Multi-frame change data
BEGIN

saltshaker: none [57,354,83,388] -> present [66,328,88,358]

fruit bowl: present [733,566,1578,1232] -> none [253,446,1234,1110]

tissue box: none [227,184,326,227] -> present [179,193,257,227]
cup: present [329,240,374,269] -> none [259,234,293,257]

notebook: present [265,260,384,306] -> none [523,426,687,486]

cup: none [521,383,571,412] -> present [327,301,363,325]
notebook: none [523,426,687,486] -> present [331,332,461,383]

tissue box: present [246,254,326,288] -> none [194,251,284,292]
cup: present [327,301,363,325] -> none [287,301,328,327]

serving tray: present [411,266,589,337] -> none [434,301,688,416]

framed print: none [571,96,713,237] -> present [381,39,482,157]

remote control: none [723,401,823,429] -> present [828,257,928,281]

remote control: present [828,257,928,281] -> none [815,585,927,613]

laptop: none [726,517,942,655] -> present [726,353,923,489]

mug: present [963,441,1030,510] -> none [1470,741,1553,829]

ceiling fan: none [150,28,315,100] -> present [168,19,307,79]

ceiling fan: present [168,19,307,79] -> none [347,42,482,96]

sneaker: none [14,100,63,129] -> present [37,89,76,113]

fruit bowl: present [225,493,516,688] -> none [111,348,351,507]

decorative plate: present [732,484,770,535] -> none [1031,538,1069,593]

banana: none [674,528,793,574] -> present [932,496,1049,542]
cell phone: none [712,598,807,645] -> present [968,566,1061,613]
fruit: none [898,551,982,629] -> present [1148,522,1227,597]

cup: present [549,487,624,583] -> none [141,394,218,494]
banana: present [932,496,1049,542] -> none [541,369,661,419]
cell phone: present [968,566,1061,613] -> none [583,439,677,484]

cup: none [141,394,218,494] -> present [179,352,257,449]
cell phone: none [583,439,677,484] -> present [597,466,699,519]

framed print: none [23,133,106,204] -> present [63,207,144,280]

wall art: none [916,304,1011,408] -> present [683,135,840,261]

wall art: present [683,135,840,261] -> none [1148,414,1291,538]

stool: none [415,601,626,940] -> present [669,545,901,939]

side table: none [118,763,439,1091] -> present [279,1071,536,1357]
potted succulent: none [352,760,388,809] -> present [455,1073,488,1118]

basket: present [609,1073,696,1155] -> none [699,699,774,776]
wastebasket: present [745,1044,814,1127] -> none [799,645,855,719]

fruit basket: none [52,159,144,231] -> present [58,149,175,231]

END

■ **EXERCISE GOAL**:
Looking at the entries above, copy out every line in which "phone" occurs.

■ **ANSWER SECTION**:
cell phone: none [712,598,807,645] -> present [968,566,1061,613]
cell phone: present [968,566,1061,613] -> none [583,439,677,484]
cell phone: none [583,439,677,484] -> present [597,466,699,519]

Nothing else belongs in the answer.